Comment by vovavili

3 hours ago

Replacing an 11.6GB Parquet file every 5 minutes strikes me as a bit wasteful. I would probably use Apache Iceberg here.

10 comments

vovavili

ai-inquisitor 3 hours ago

It's not doing that. If you look at the repository, it's adding a new commit with tiny parquet files every 5 minutes.

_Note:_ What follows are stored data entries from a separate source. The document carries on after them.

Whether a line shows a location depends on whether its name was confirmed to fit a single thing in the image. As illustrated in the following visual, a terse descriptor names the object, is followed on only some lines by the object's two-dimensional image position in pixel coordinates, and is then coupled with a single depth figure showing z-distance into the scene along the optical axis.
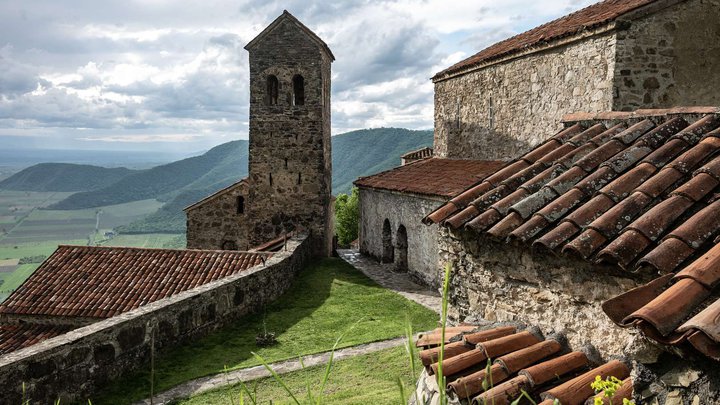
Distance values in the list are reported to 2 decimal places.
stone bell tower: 20.52
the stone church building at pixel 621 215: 2.73
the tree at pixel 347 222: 39.06
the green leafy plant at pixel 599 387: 2.15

This recent one only was a 20.9 KB parquet file: https://huggingface.co/datasets/open-index/hacker-news/commi... and the ones before it were a median of 5 KB: https://huggingface.co/datasets/open-index/hacker-news/tree/...

The bigger concern is how large the git history is going to get on the repository.

btown 2 hours ago
I recall that this became a big problem for the Homebrew project in terms of load on the repo, to the extent that Github asked them not to recommend/default-enable shallow clones for their users: https://github.com/Homebrew/brew/issues/15497#issuecomment-1...
This is likely to be lower traffic, and the history should (?) scale only linearly with new data, so likely not the worst thing. But it's something to be cognizant of when using SCM software in unexpected ways!
- roncesvalles 2 hours ago
  
  How would shallow clone be more stressful for GitHub than a regular clone?
  
  1 reply →
vovavili 3 hours ago
This makes more sense. I still wonder if the author isn't just effectively recreating Apache Iceberg manually here.
- tomrod 3 hours ago
  
  Are they paying for the repo space, I wonder?
  
  1 reply →

zerocrates 3 hours ago

"The dataset is organized as one Parquet file per calendar month, plus 5-minute live files for today's activity. Every 5 minutes, new items are fetched from the source and committed directly as a single Parquet block. At midnight UTC, the entire current month is refetched from the source as a single authoritative Parquet file, and today's individual 5-minute blocks are removed from the today/ directory."

So it's not really one big file getting replaced all the time. Though a less extreme variation of that is happening day to day.

tomrod 3 hours ago

Parquet is a very efficient storage approach. Data interfaces tend to treat paths as partitions, if logical.

fabmilo 3 hours ago

Was thinking the same thing. probably once a day would be more than enough. if you really want a minute by minute probably a delta file from the previous day should be more than enough.